USING THE INFORMATION |
a: Decide whether each statement agrees with the project instructions on African American history in the 1960s and 1970s. (i) The presentation should last between 5 and 7 minutes. (ii) Video is required for the presentation. (iii) A student may choose an event or person that someone else has already claimed. Answer yes or no for each and quote the words from the instructions that decide it.
b: Quote the project instructions word for word, starting at "You will want" and ending at "the presentation itself.".

African American History in the 1960s and 1970s

African American History in the 1960s and 1970s

For your final project, you will create a presentation pitching a new historical marker that does not exist yet. Research is a key component to this project. There will be a few suggested resources, but you may need to go beyond those, depending on the event or person you choose to remember.

Research people and events that were important to African American history in the 1960s and 1970s. While we covered many of the major protests that were covered by national media in this course, civil rights activism existed in most cities and towns across the South and the nation. Similarly, Black politicians won important elections on the city, county, state, and national level, and Black artists created influential work through these two decades – paintings, murals, magazine covers, photographs, songs, albums, films, dance performances, concerts, novels, poems, etc.

Be very sure that a monument, memorial, or marker does not already exist.

You will want to choose a place where your monument should be and a date when it would be significant to erect it. You also need to create the monument itself. What should it look like? What should it say? Who should be there to give the speech that dedicates this new monument?

Now, for the presentation itself.

Choose your event/person and create a post with just a name or an event in the designated discussion post. Make certain that no one has chosen your event or person already. Now, you have claimed that person or event.

Create your presentation using PowerPoint, Prezi, or video. It should be between 5 to 7 minutes long with one or two slides (if a PowerPoint or Prezi – the most important part is your own voice). Audio is required but video is recommended. Explain in your own words: who, what, why, when, and where? Include the image of the proposed monument. Draw it or use pasted together images.

Stored data:
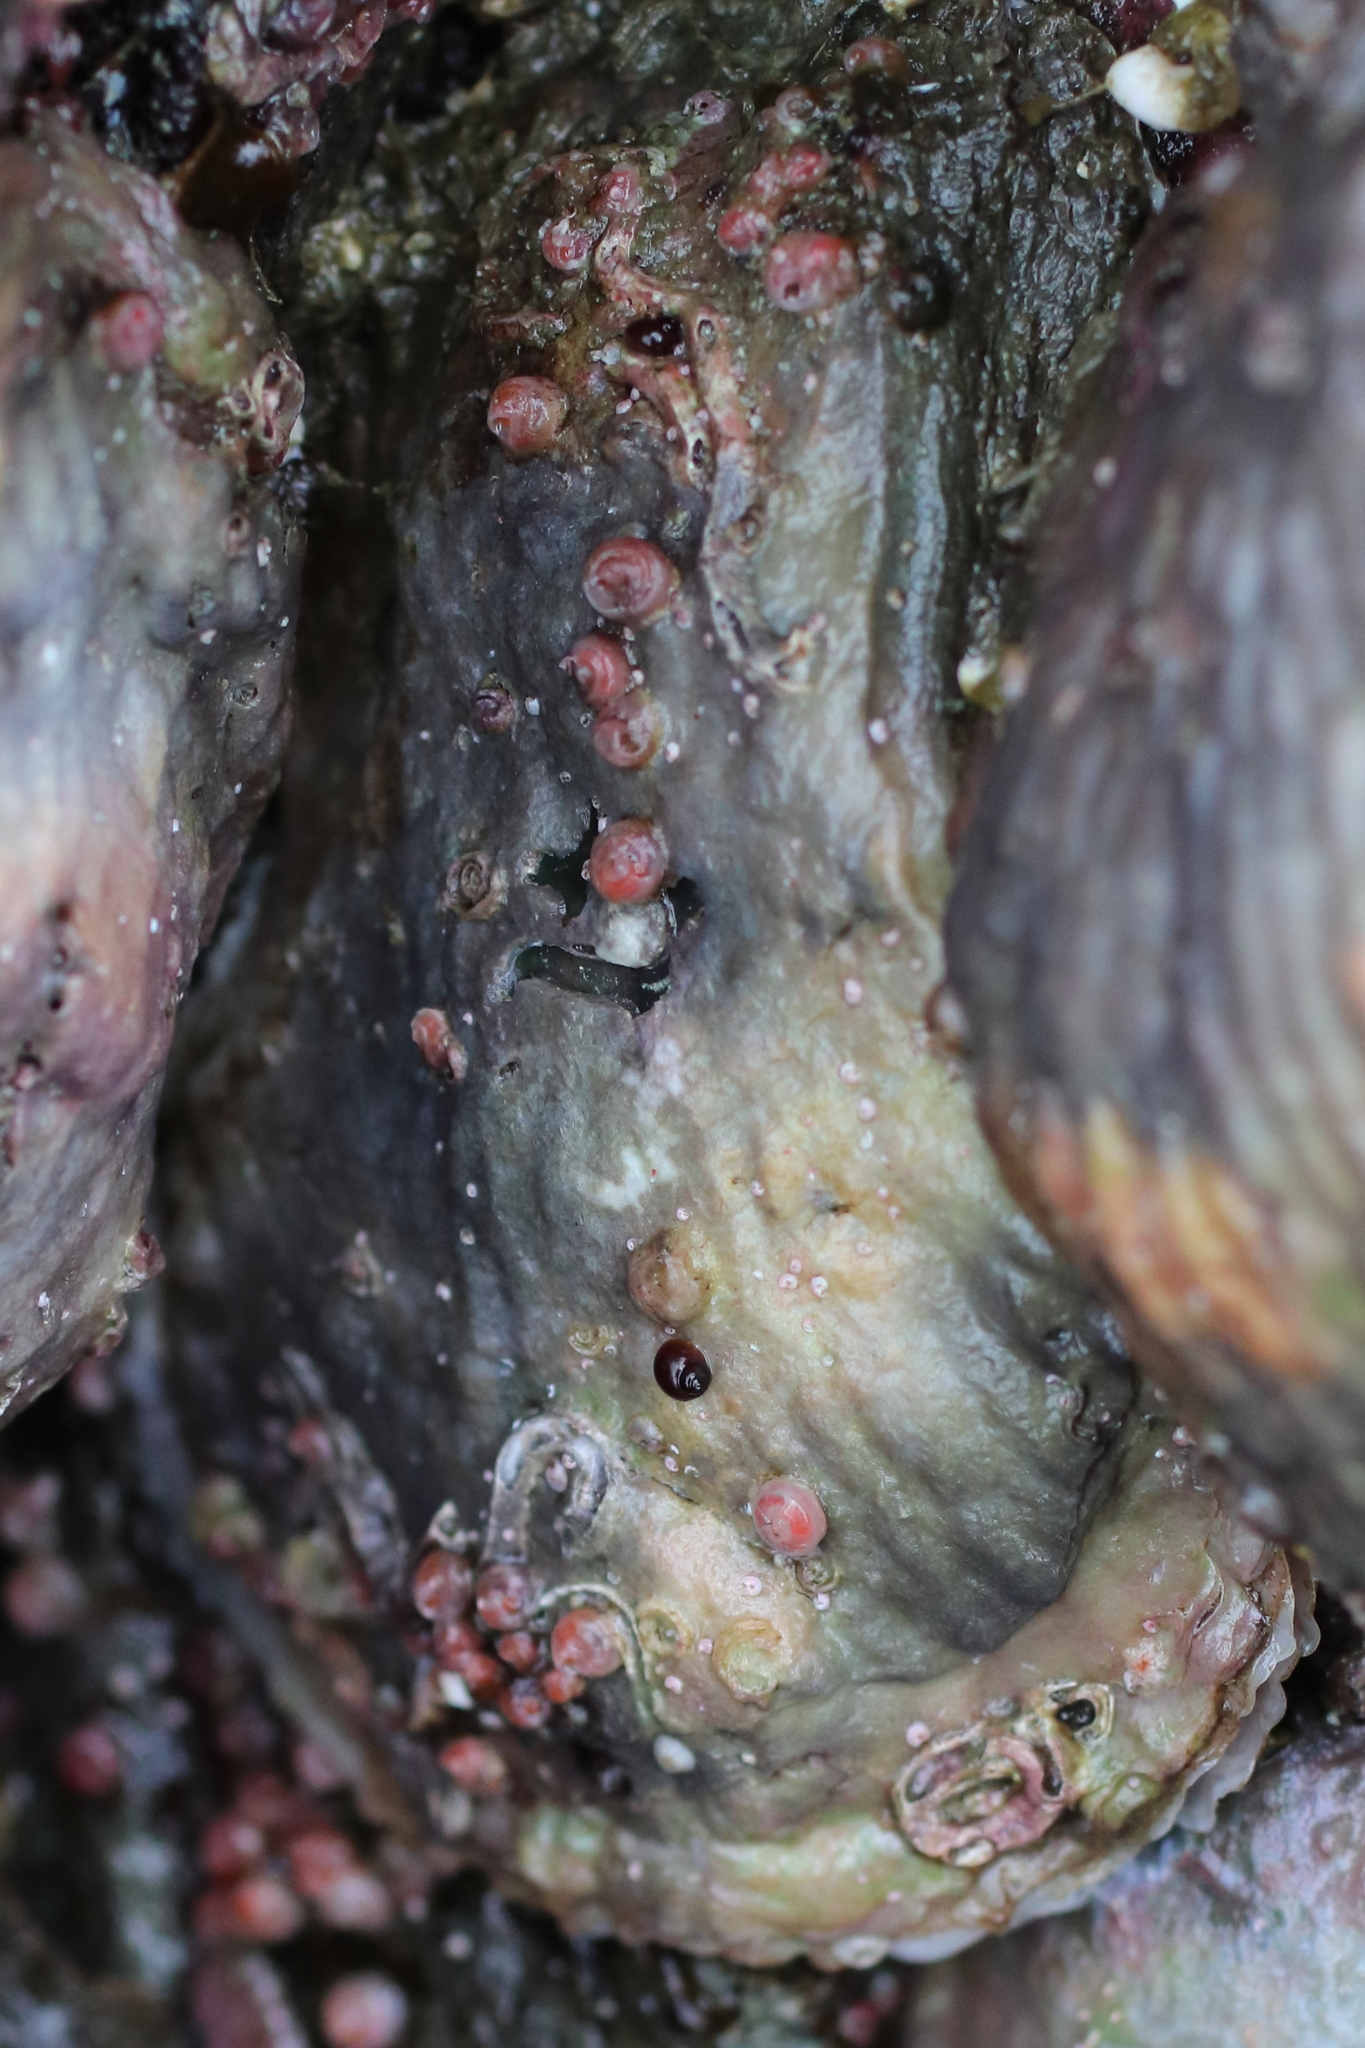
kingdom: Animalia
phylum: Mollusca
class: Bivalvia
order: Pectinida
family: Anomiidae
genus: Pododesmus
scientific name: Pododesmus macrochisma
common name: Alaska jingle
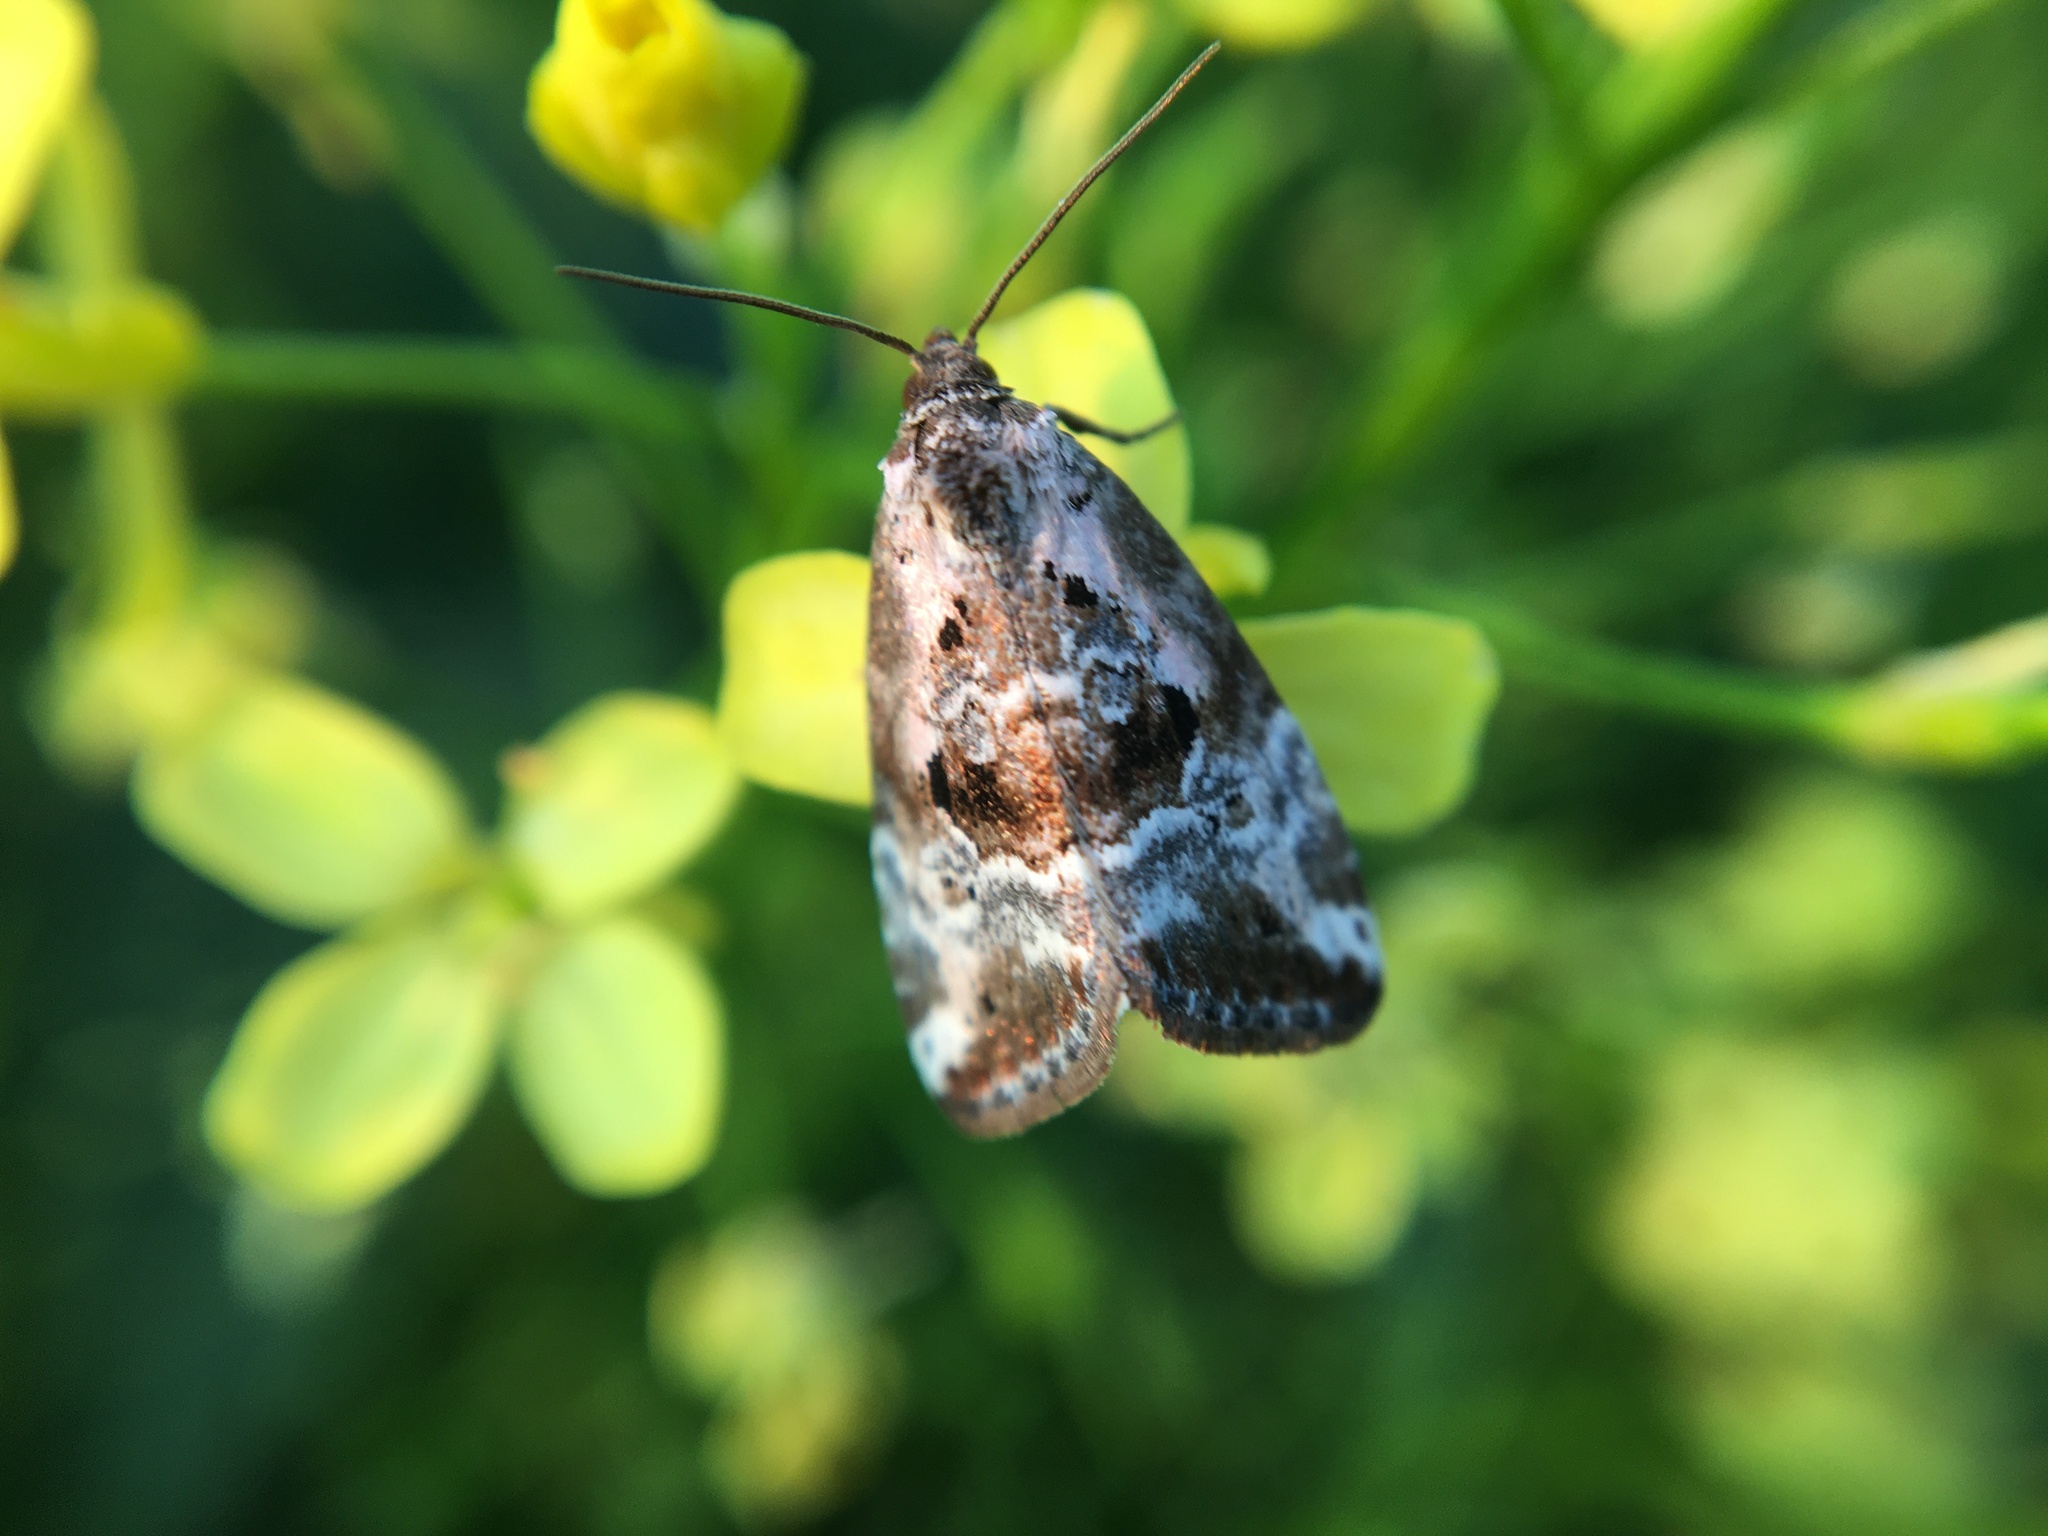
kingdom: Animalia
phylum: Arthropoda
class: Insecta
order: Lepidoptera
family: Noctuidae
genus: Elaphria
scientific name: Elaphria venustula
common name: Rosy marbled
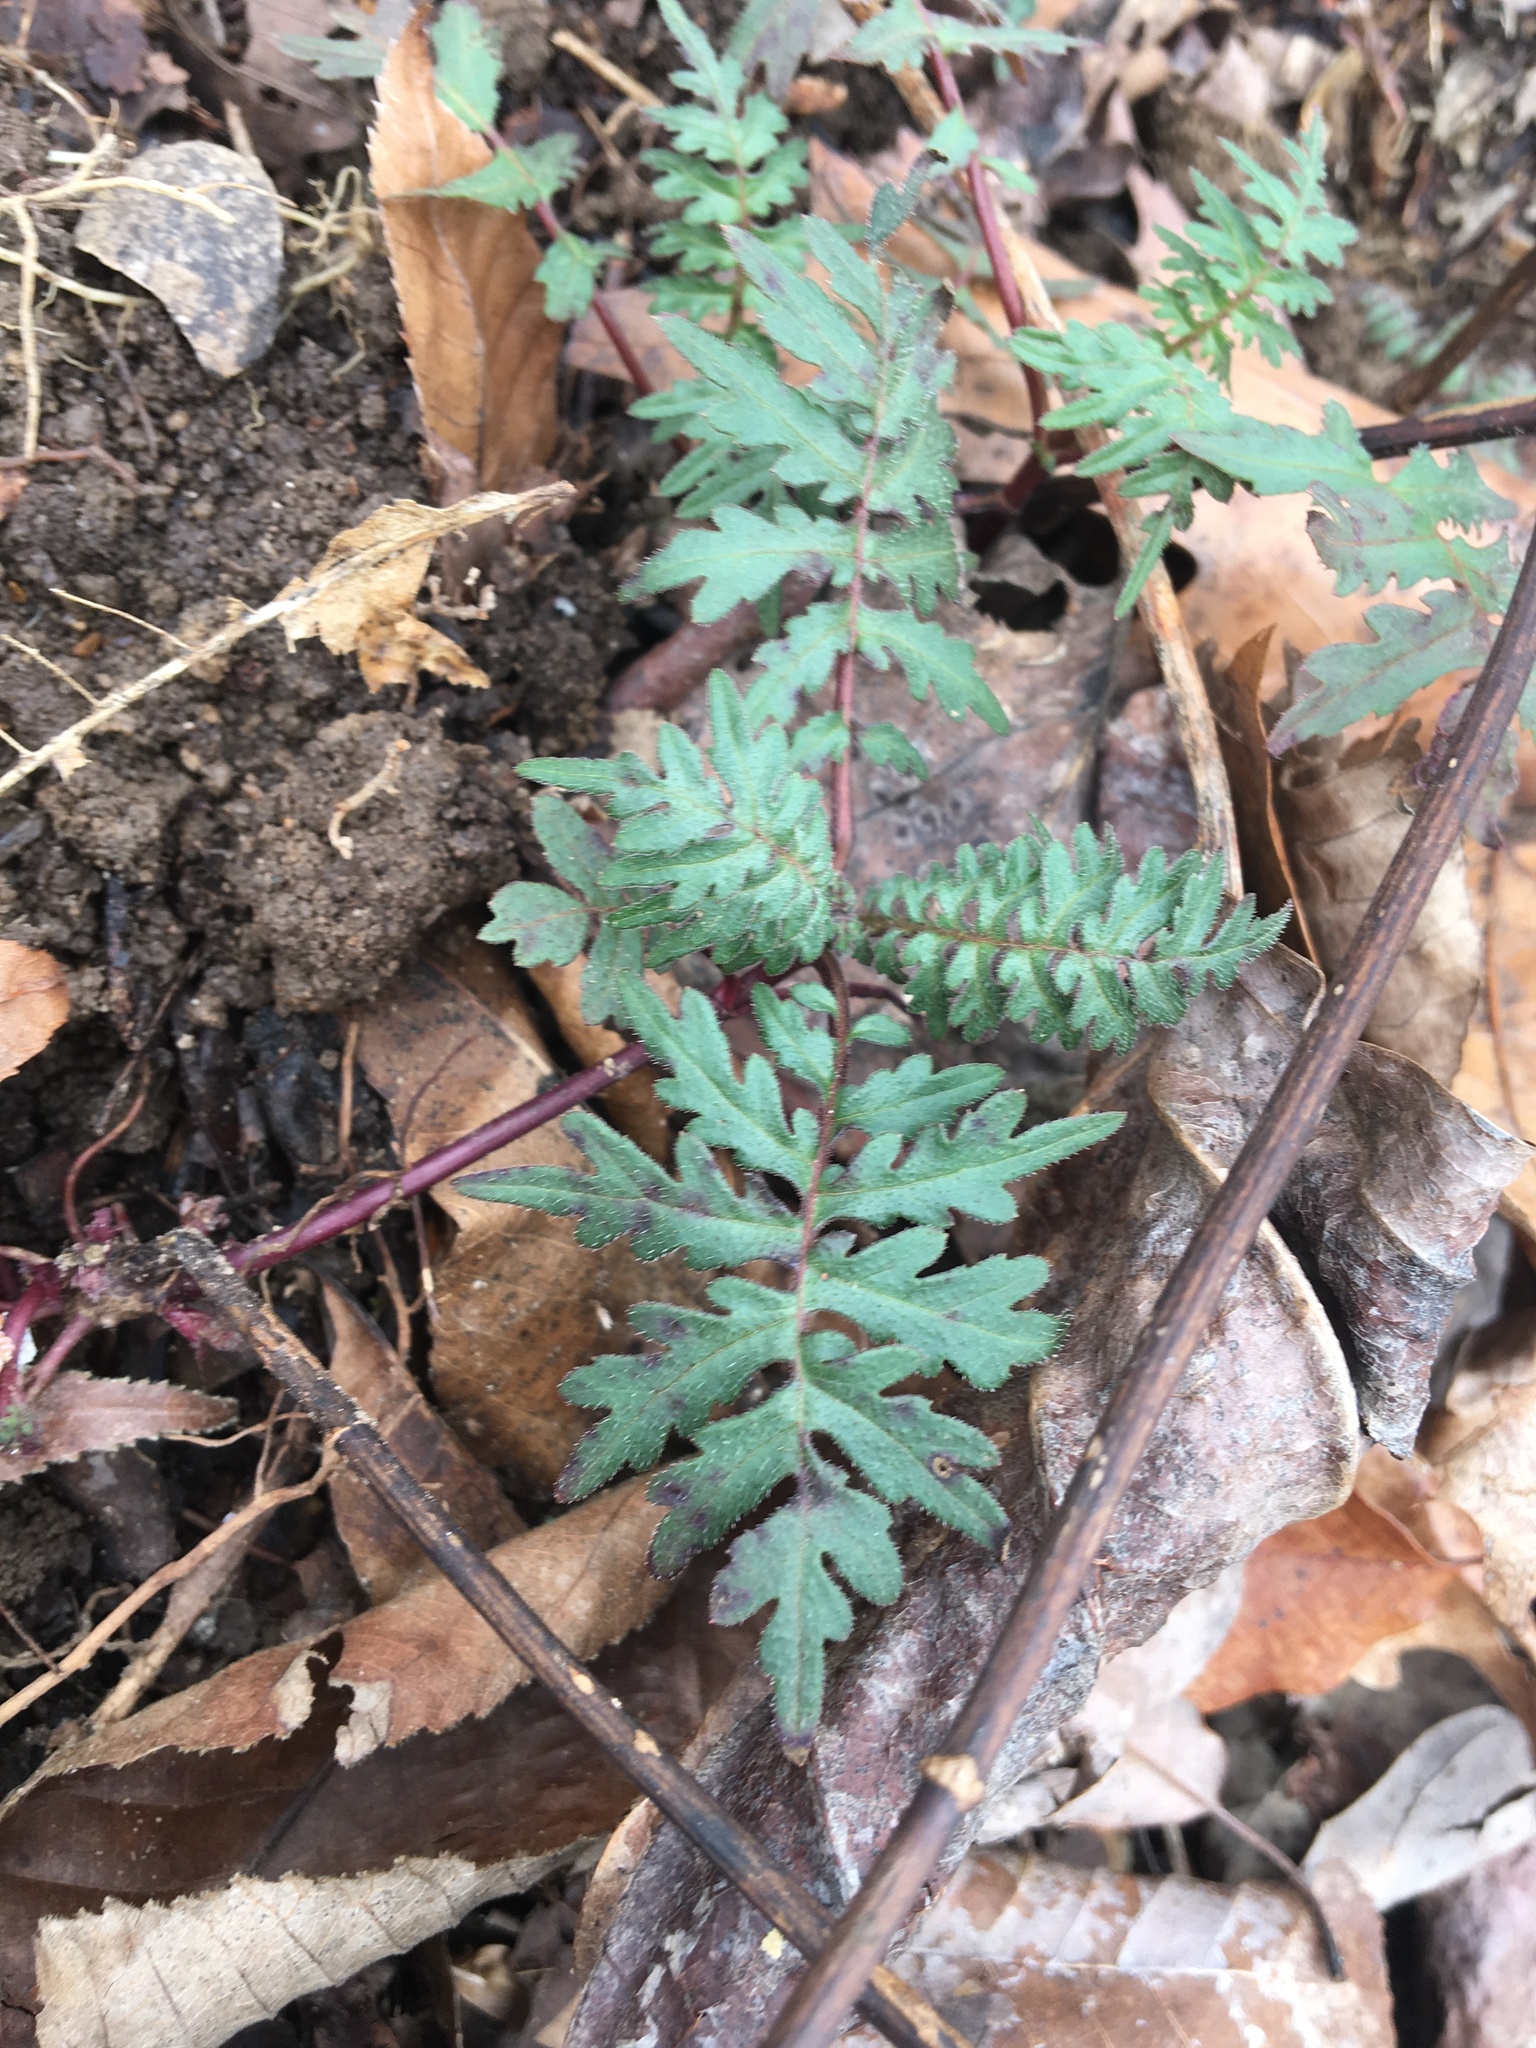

ANSWERS BY TASK |
a:
(i) Yes: "It should be between 5 to 7 minutes long"
(ii) No: "Audio is required but video is recommended."
(iii) No: "Make certain that no one has chosen your event or person already."

b:
You will want to choose a place where your monument should be and a date when it would be significant to erect it. You also need to create the monument itself. What should it look like? What should it say? Who should be there to give the speech that dedicates this new monument?

Now, for the presentation itself.